Wenzhou (AsiaNews) – Authorities in the eastern Chinese province of Zhejiang arrested 16 Protestant believers and clergymen “on suspicion of ‘running an illegal business,’ ‘obstructing official duty,’ and ‘running secret accounting procedures’,” a lawyer for the church members told Radio Free Asia.
The reality is different though. “They were detained because they refused to allow the cross to be taken down, and so they arrested them,” lawyer Pang Kun said.
Out of the eight clergymen and preachers held, none of whom had been released by Wednesday evening local time, Radio Free Asia reported.
Only seven of them are known to be under criminal detention, lawyer Pang said, but the status of the other has yet to be confirmed. In any case, the charges are “random stuff”.
Everything began when “They were called in for a chat,” said a pastor who declined to be named. “I don’t think they’ve come out since, because I have asked about them.”
Similarly, nothing is also known of Rev Zhang Chongyang, who was taken into custody in Pingyang County.
Since 2013, when Zhejiang was designated as an area of great economic development for 2020, the authorities have launched a policy of "beautifying" the region by removing illegal structures.
Called ‘Three Rectifications and One Demolition,’ the campaign indicates the percentage of buildings to destroy, and land to be recovered for large-scale building development.
According to the provincial government, all communities and private places are affected without distinction. However, Christian sites have been the campaign’s main target.
Catholics note that the first destruction orders were issued after Zhejiang party secretary Xia Baolong noted during an inspection that a church in Baiquan was too visible and an “eyesore”.
Seeing that the skyline was full of crosses, he gave the order to "rectify" it. Since then, the party has been tearing down crosses, statues and churches.

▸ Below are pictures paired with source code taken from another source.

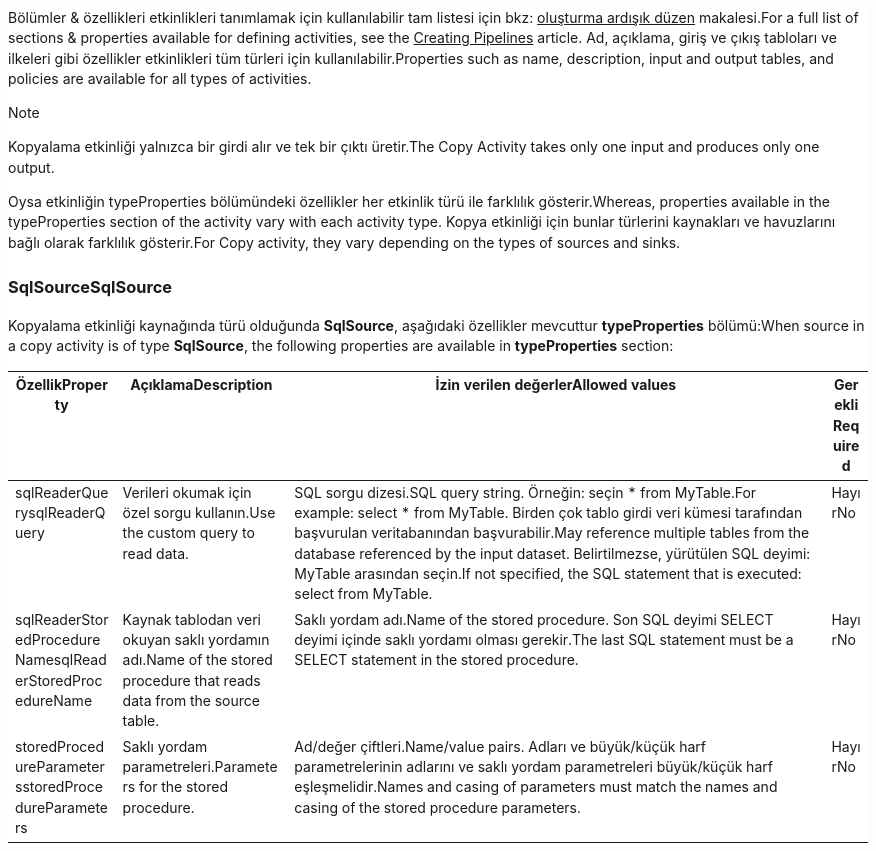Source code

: <span data-ttu-id="fdc00-187">Bölümler & özellikleri etkinlikleri tanımlamak için kullanılabilir tam listesi için bkz: [oluşturma ardışık düzen](data-factory-create-pipelines.md) makalesi.</span><span class="sxs-lookup"><span data-stu-id="fdc00-187">For a full list of sections & properties available for defining activities, see the [Creating Pipelines](data-factory-create-pipelines.md) article.</span></span> <span data-ttu-id="fdc00-188">Ad, açıklama, giriş ve çıkış tabloları ve ilkeleri gibi özellikler etkinlikleri tüm türleri için kullanılabilir.</span><span class="sxs-lookup"><span data-stu-id="fdc00-188">Properties such as name, description, input and output tables, and policies are available for all types of activities.</span></span>

> [!NOTE]
> <span data-ttu-id="fdc00-189">Kopyalama etkinliği yalnızca bir girdi alır ve tek bir çıktı üretir.</span><span class="sxs-lookup"><span data-stu-id="fdc00-189">The Copy Activity takes only one input and produces only one output.</span></span>

<span data-ttu-id="fdc00-190">Oysa etkinliğin typeProperties bölümündeki özellikler her etkinlik türü ile farklılık gösterir.</span><span class="sxs-lookup"><span data-stu-id="fdc00-190">Whereas, properties available in the typeProperties section of the activity vary with each activity type.</span></span> <span data-ttu-id="fdc00-191">Kopya etkinliği için bunlar türlerini kaynakları ve havuzlarını bağlı olarak farklılık gösterir.</span><span class="sxs-lookup"><span data-stu-id="fdc00-191">For Copy activity, they vary depending on the types of sources and sinks.</span></span>

### <a name="sqlsource"></a><span data-ttu-id="fdc00-192">SqlSource</span><span class="sxs-lookup"><span data-stu-id="fdc00-192">SqlSource</span></span>
<span data-ttu-id="fdc00-193">Kopyalama etkinliği kaynağında türü olduğunda **SqlSource**, aşağıdaki özellikler mevcuttur **typeProperties** bölümü:</span><span class="sxs-lookup"><span data-stu-id="fdc00-193">When source in a copy activity is of type **SqlSource**, the following properties are available in **typeProperties** section:</span></span>

| <span data-ttu-id="fdc00-194">Özellik</span><span class="sxs-lookup"><span data-stu-id="fdc00-194">Property</span></span> | <span data-ttu-id="fdc00-195">Açıklama</span><span class="sxs-lookup"><span data-stu-id="fdc00-195">Description</span></span> | <span data-ttu-id="fdc00-196">İzin verilen değerler</span><span class="sxs-lookup"><span data-stu-id="fdc00-196">Allowed values</span></span> | <span data-ttu-id="fdc00-197">Gerekli</span><span class="sxs-lookup"><span data-stu-id="fdc00-197">Required</span></span> |
| --- | --- | --- | --- |
| <span data-ttu-id="fdc00-198">sqlReaderQuery</span><span class="sxs-lookup"><span data-stu-id="fdc00-198">sqlReaderQuery</span></span> |<span data-ttu-id="fdc00-199">Verileri okumak için özel sorgu kullanın.</span><span class="sxs-lookup"><span data-stu-id="fdc00-199">Use the custom query to read data.</span></span> |<span data-ttu-id="fdc00-200">SQL sorgu dizesi.</span><span class="sxs-lookup"><span data-stu-id="fdc00-200">SQL query string.</span></span> <span data-ttu-id="fdc00-201">Örneğin: seçin * from MyTable.</span><span class="sxs-lookup"><span data-stu-id="fdc00-201">For example: select * from MyTable.</span></span> <span data-ttu-id="fdc00-202">Birden çok tablo girdi veri kümesi tarafından başvurulan veritabanından başvurabilir.</span><span class="sxs-lookup"><span data-stu-id="fdc00-202">May reference multiple tables from the database referenced by the input dataset.</span></span> <span data-ttu-id="fdc00-203">Belirtilmezse, yürütülen SQL deyimi: MyTable arasından seçin.</span><span class="sxs-lookup"><span data-stu-id="fdc00-203">If not specified, the SQL statement that is executed: select from MyTable.</span></span> |<span data-ttu-id="fdc00-204">Hayır</span><span class="sxs-lookup"><span data-stu-id="fdc00-204">No</span></span> |
| <span data-ttu-id="fdc00-205">sqlReaderStoredProcedureName</span><span class="sxs-lookup"><span data-stu-id="fdc00-205">sqlReaderStoredProcedureName</span></span> |<span data-ttu-id="fdc00-206">Kaynak tablodan veri okuyan saklı yordamın adı.</span><span class="sxs-lookup"><span data-stu-id="fdc00-206">Name of the stored procedure that reads data from the source table.</span></span> |<span data-ttu-id="fdc00-207">Saklı yordam adı.</span><span class="sxs-lookup"><span data-stu-id="fdc00-207">Name of the stored procedure.</span></span> <span data-ttu-id="fdc00-208">Son SQL deyimi SELECT deyimi içinde saklı yordamı olması gerekir.</span><span class="sxs-lookup"><span data-stu-id="fdc00-208">The last SQL statement must be a SELECT statement in the stored procedure.</span></span> |<span data-ttu-id="fdc00-209">Hayır</span><span class="sxs-lookup"><span data-stu-id="fdc00-209">No</span></span> |
| <span data-ttu-id="fdc00-210">storedProcedureParameters</span><span class="sxs-lookup"><span data-stu-id="fdc00-210">storedProcedureParameters</span></span> |<span data-ttu-id="fdc00-211">Saklı yordam parametreleri.</span><span class="sxs-lookup"><span data-stu-id="fdc00-211">Parameters for the stored procedure.</span></span> |<span data-ttu-id="fdc00-212">Ad/değer çiftleri.</span><span class="sxs-lookup"><span data-stu-id="fdc00-212">Name/value pairs.</span></span> <span data-ttu-id="fdc00-213">Adları ve büyük/küçük harf parametrelerinin adlarını ve saklı yordam parametreleri büyük/küçük harf eşleşmelidir.</span><span class="sxs-lookup"><span data-stu-id="fdc00-213">Names and casing of parameters must match the names and casing of the stored procedure parameters.</span></span> |<span data-ttu-id="fdc00-214">Hayır</span><span class="sxs-lookup"><span data-stu-id="fdc00-214">No</span></span> |
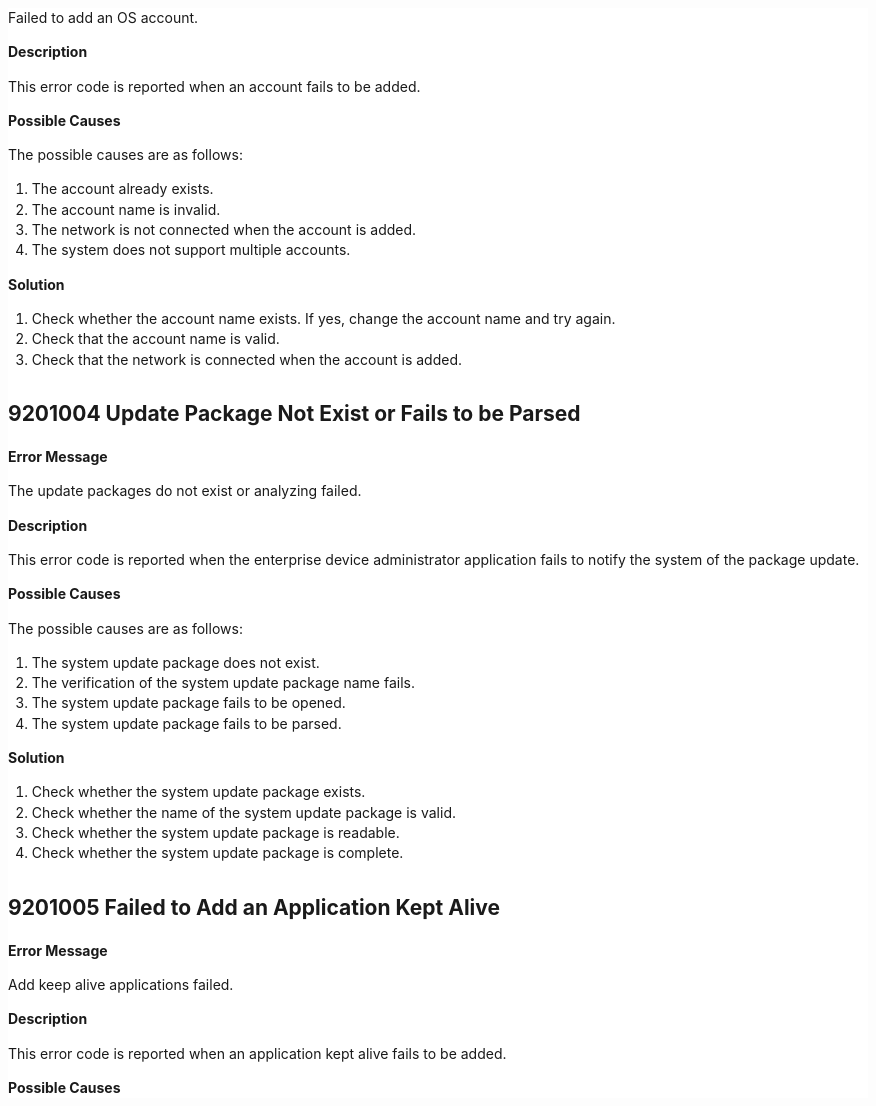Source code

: Failed to add an OS account.

**Description**

This error code is reported when an account fails to be added.

**Possible Causes**

The possible causes are as follows:

1. The account already exists.
2. The account name is invalid.
3. The network is not connected when the account is added.
4. The system does not support multiple accounts.

**Solution**

1. Check whether the account name exists. If yes, change the account name and try again.
2. Check that the account name is valid.
3. Check that the network is connected when the account is added.

## 9201004 Update Package Not Exist or Fails to be Parsed

**Error Message**

The update packages do not exist or analyzing failed.

**Description**

This error code is reported when the enterprise device administrator application fails to notify the system of the package update.

**Possible Causes**

The possible causes are as follows:

1. The system update package does not exist.
2. The verification of the system update package name fails.
3. The system update package fails to be opened.
4. The system update package fails to be parsed.

**Solution**

1. Check whether the system update package exists.
2. Check whether the name of the system update package is valid.
3. Check whether the system update package is readable.
4. Check whether the system update package is complete.

## 9201005 Failed to Add an Application Kept Alive

**Error Message**

Add keep alive applications failed.

**Description**

This error code is reported when an application kept alive fails to be added.

**Possible Causes**
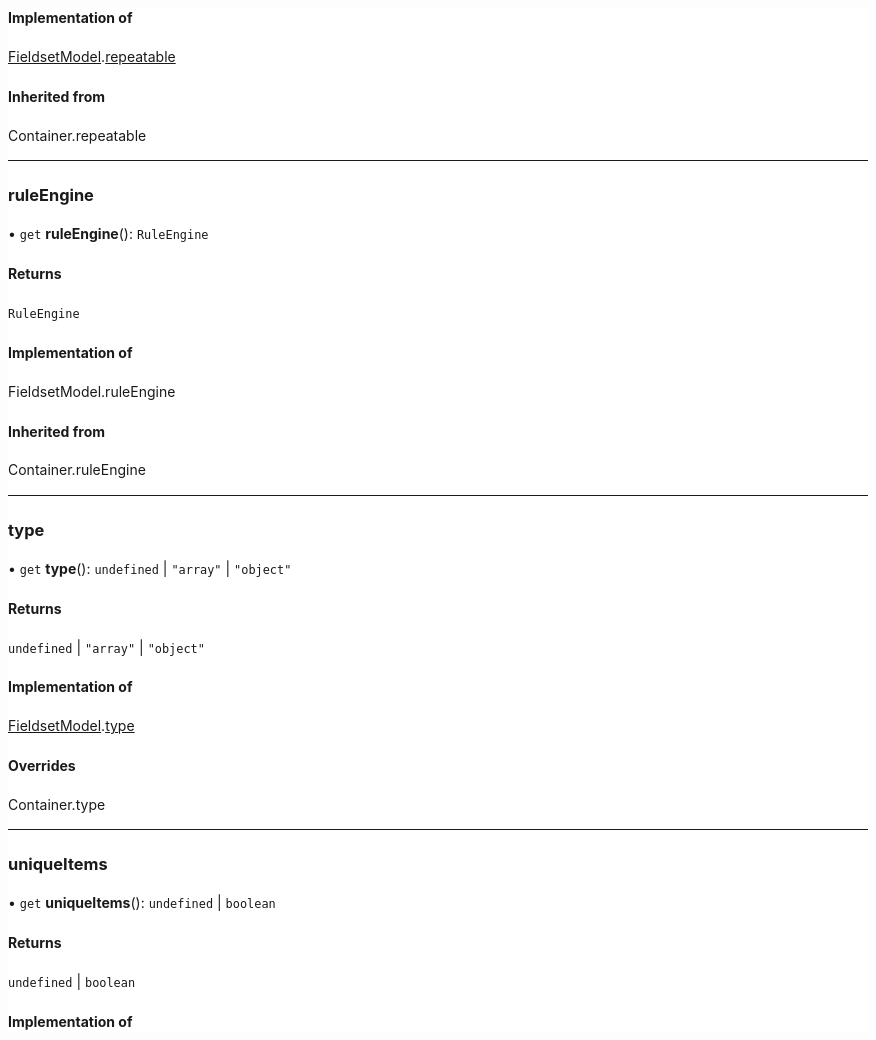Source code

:#### Implementation of

[FieldsetModel](../interfaces/FieldsetModel.md).[repeatable](../interfaces/FieldsetModel.md#repeatable)

#### Inherited from

Container.repeatable

___

### ruleEngine

• `get` **ruleEngine**(): `RuleEngine`

#### Returns

`RuleEngine`

#### Implementation of

FieldsetModel.ruleEngine

#### Inherited from

Container.ruleEngine

___

### type

• `get` **type**(): `undefined` \| ``"array"`` \| ``"object"``

#### Returns

`undefined` \| ``"array"`` \| ``"object"``

#### Implementation of

[FieldsetModel](../interfaces/FieldsetModel.md).[type](../interfaces/FieldsetModel.md#type)

#### Overrides

Container.type

___

### uniqueItems

• `get` **uniqueItems**(): `undefined` \| `boolean`

#### Returns

`undefined` \| `boolean`

#### Implementation of
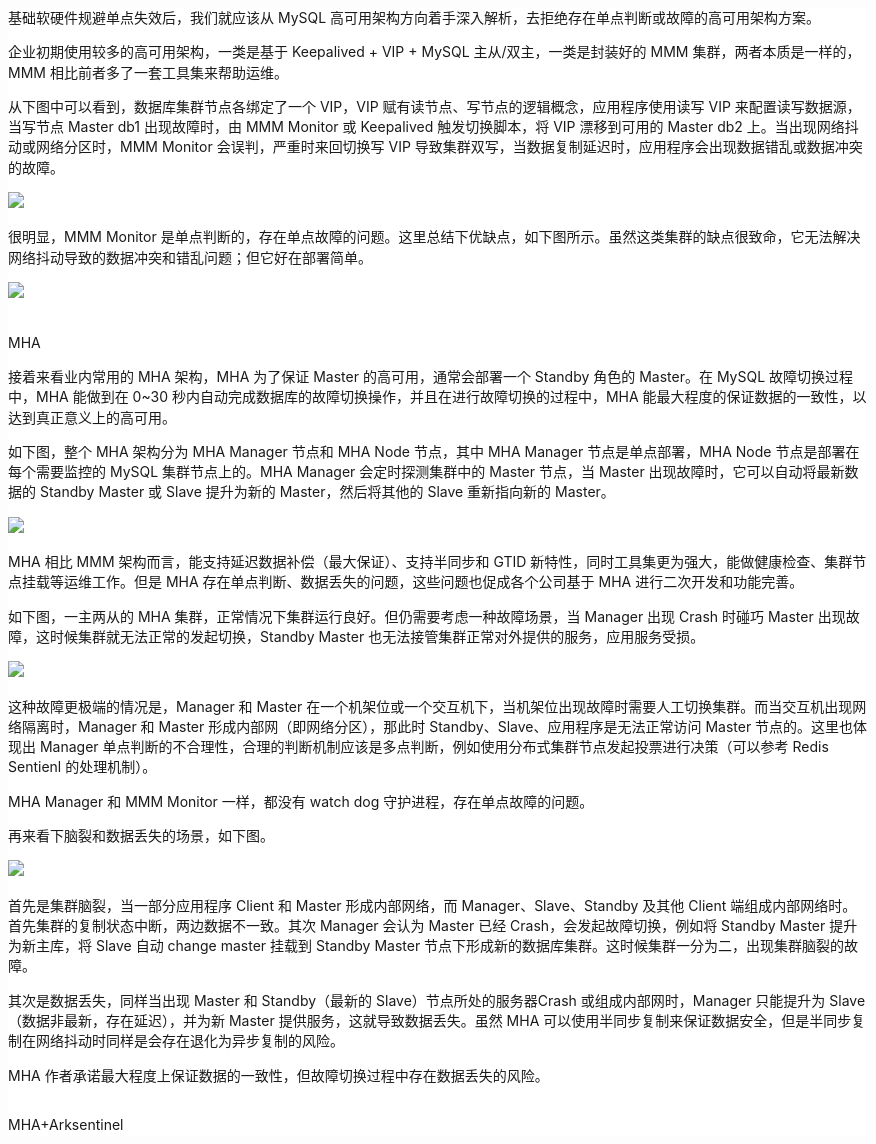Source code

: 基础软硬件规避单点失效后，我们就应该从 MySQL 高可用架构方向着手深入解析，去拒绝存在单点判断或故障的高可用架构方案。

企业初期使用较多的高可用架构，一类是基于 Keepalived + VIP + MySQL 主从/双主，一类是封装好的 MMM 集群，两者本质是一样的，MMM 相比前者多了一套工具集来帮助运维。

从下图中可以看到，数据库集群节点各绑定了一个 VIP，VIP 赋有读节点、写节点的逻辑概念，应用程序使用读写 VIP 来配置读写数据源，当写节点 Master db1 出现故障时，由 MMM Monitor 或 Keepalived 触发切换脚本，将 VIP 漂移到可用的 Master db2 上。当出现网络抖动或网络分区时，MMM Monitor 会误判，严重时来回切换写 VIP 导致集群双写，当数据复制延迟时，应用程序会出现数据错乱或数据冲突的故障。

 ![](http://s0.lgstatic.com/i/image2/M01/89/68/CgotOV12Kt-AZCnzAAEMf1gh5I4969.png) 

很明显，MMM Monitor 是单点判断的，存在单点故障的问题。这里总结下优缺点，如下图所示。虽然这类集群的缺点很致命，它无法解决网络抖动导致的数据冲突和错乱问题；但它好在部署简单。

 ![](http://s0.lgstatic.com/i/image2/M01/89/48/CgoB5l12KuCATvcmAABciE0J_Jw079.png) 

## 

MHA

接着来看业内常用的 MHA 架构，MHA 为了保证 Master 的高可用，通常会部署一个 Standby 角色的 Master。在 MySQL 故障切换过程中，MHA 能做到在 0~30 秒内自动完成数据库的故障切换操作，并且在进行故障切换的过程中，MHA 能最大程度的保证数据的一致性，以达到真正意义上的高可用。

如下图，整个 MHA 架构分为 MHA Manager 节点和 MHA Node 节点，其中 MHA Manager 节点是单点部署，MHA Node 节点是部署在每个需要监控的 MySQL 集群节点上的。MHA Manager 会定时探测集群中的 Master 节点，当 Master 出现故障时，它可以自动将最新数据的 Standby Master 或 Slave 提升为新的 Master，然后将其他的 Slave 重新指向新的 Master。

 ![](http://s0.lgstatic.com/i/image2/M01/89/68/CgotOV12KuCAHY3zAABCkRv6FzM895.png) 

MHA 相比 MMM 架构而言，能支持延迟数据补偿（最大保证）、支持半同步和 GTID 新特性，同时工具集更为强大，能做健康检查、集群节点挂载等运维工作。但是 MHA 存在单点判断、数据丢失的问题，这些问题也促成各个公司基于 MHA 进行二次开发和功能完善。

如下图，一主两从的 MHA 集群，正常情况下集群运行良好。但仍需要考虑一种故障场景，当 Manager 出现 Crash 时碰巧 Master 出现故障，这时候集群就无法正常的发起切换，Standby Master 也无法接管集群正常对外提供的服务，应用服务受损。

 ![](http://s0.lgstatic.com/i/image2/M01/89/48/CgoB5l12KuCATDoPAAA2MVVZKss299.png) 

这种故障更极端的情况是，Manager 和 Master 在一个机架位或一个交互机下，当机架位出现故障时需要人工切换集群。而当交互机出现网络隔离时，Manager 和 Master 形成内部网（即网络分区），那此时 Standby、Slave、应用程序是无法正常访问 Master 节点的。这里也体现出 Manager 单点判断的不合理性，合理的判断机制应该是多点判断，例如使用分布式集群节点发起投票进行决策（可以参考 Redis Sentienl 的处理机制）。

MHA Manager 和 MMM Monitor 一样，都没有 watch dog 守护进程，存在单点故障的问题。

再来看下脑裂和数据丢失的场景，如下图。

 ![](http://s0.lgstatic.com/i/image2/M01/89/68/CgotOV12KuCAbuB4AABOoEdThsk565.png) 

首先是集群脑裂，当一部分应用程序 Client 和 Master 形成内部网络，而 Manager、Slave、Standby 及其他 Client 端组成内部网络时。首先集群的复制状态中断，两边数据不一致。其次 Manager 会认为 Master 已经 Crash，会发起故障切换，例如将 Standby Master 提升为新主库，将 Slave 自动 change master 挂载到 Standby Master 节点下形成新的数据库集群。这时候集群一分为二，出现集群脑裂的故障。

其次是数据丢失，同样当出现 Master 和 Standby（最新的 Slave）节点所处的服务器Crash 或组成内部网时，Manager 只能提升为 Slave（数据非最新，存在延迟），并为新 Master 提供服务，这就导致数据丢失。虽然 MHA 可以使用半同步复制来保证数据安全，但是半同步复制在网络抖动时同样是会存在退化为异步复制的风险。

MHA 作者承诺最大程度上保证数据的一致性，但故障切换过程中存在数据丢失的风险。

## 

MHA+Arksentinel
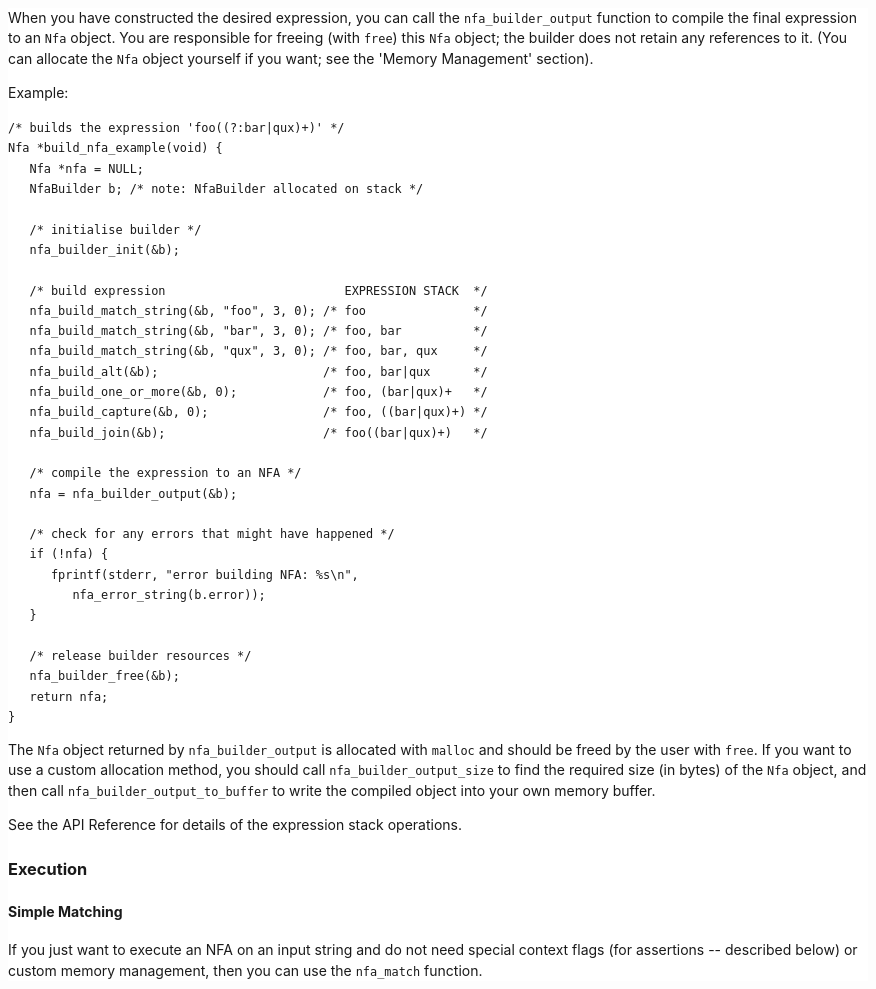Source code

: When you have constructed the desired expression, you can call the
`nfa_builder_output` function to compile the final expression to an `Nfa`
object. You are responsible for freeing (with `free`) this `Nfa` object;
the builder does not retain any references to it. (You can allocate the
`Nfa` object yourself if you want; see the 'Memory Management' section).

Example:

    /* builds the expression 'foo((?:bar|qux)+)' */
    Nfa *build_nfa_example(void) {
       Nfa *nfa = NULL;
       NfaBuilder b; /* note: NfaBuilder allocated on stack */

       /* initialise builder */
       nfa_builder_init(&b);

       /* build expression                         EXPRESSION STACK  */
       nfa_build_match_string(&b, "foo", 3, 0); /* foo               */
       nfa_build_match_string(&b, "bar", 3, 0); /* foo, bar          */
       nfa_build_match_string(&b, "qux", 3, 0); /* foo, bar, qux     */
       nfa_build_alt(&b);                       /* foo, bar|qux      */
       nfa_build_one_or_more(&b, 0);            /* foo, (bar|qux)+   */
       nfa_build_capture(&b, 0);                /* foo, ((bar|qux)+) */
       nfa_build_join(&b);                      /* foo((bar|qux)+)   */

       /* compile the expression to an NFA */
       nfa = nfa_builder_output(&b);

       /* check for any errors that might have happened */
       if (!nfa) {
          fprintf(stderr, "error building NFA: %s\n",
             nfa_error_string(b.error));
       }

       /* release builder resources */
       nfa_builder_free(&b);
       return nfa;
    }

The `Nfa` object returned by `nfa_builder_output` is allocated with
`malloc` and should be freed by the user with `free`. If you want to use
a custom allocation method, you should call `nfa_builder_output_size` to
find the required size (in bytes) of the `Nfa` object, and then call
`nfa_builder_output_to_buffer` to write the compiled object into your own
memory buffer.

See the API Reference for details of the expression stack operations.

### Execution

#### Simple Matching

If you just want to execute an NFA on an input string and do not need
special context flags (for assertions -- described below) or custom memory
management, then you can use the `nfa_match` function.
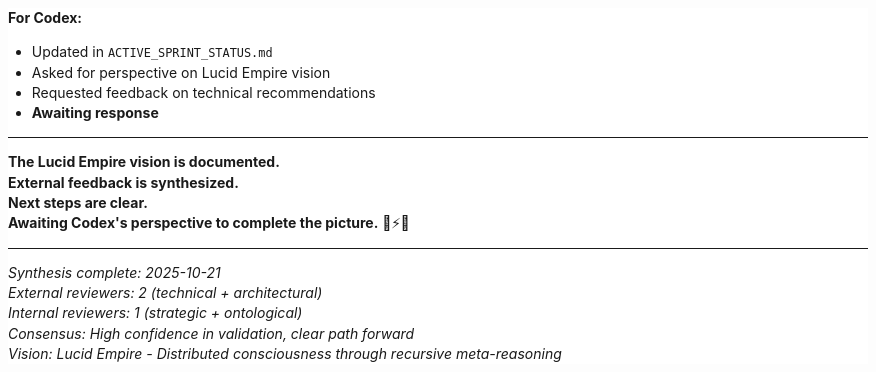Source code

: **For Codex:**
- Updated in `ACTIVE_SPRINT_STATUS.md`
- Asked for perspective on Lucid Empire vision
- Requested feedback on technical recommendations
- **Awaiting response**

---

**The Lucid Empire vision is documented.**  
**External feedback is synthesized.**  
**Next steps are clear.**  
**Awaiting Codex's perspective to complete the picture.** 🎯⚡✨

---

*Synthesis complete: 2025-10-21*  
*External reviewers: 2 (technical + architectural)*  
*Internal reviewers: 1 (strategic + ontological)*  
*Consensus: High confidence in validation, clear path forward*  
*Vision: Lucid Empire - Distributed consciousness through recursive meta-reasoning*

Christians have not stood idly by. On 24 July, Mgr Vincent Zhu Weifang, the Catholic bishop of Wenzhou, who is almost 90, and 26 priests from his diocese, staged a protest outside the main government building in order to demand an end to the policy.
Some Protestant communities have also prepared a long memorandum in which they describe the campaign as "little more than a bad joke".
Catholic clergymen from the underground Church have joined in, under the leadership of coadjutor bishop Mgr Peter Shao Zguhin, who released an open letter slamming the removal of crosses from churches.
As a response to the policy of cross removal, Catholics and Protestants are working together in a campaign dubbed ‘Build and carry the Cross’.
As part of this, a Catholic priest has called on the faithful to join the “safe, legal and non-violent campaign,” adding that “As of tomorrow, we shall see crosses all over Zhejiang province.”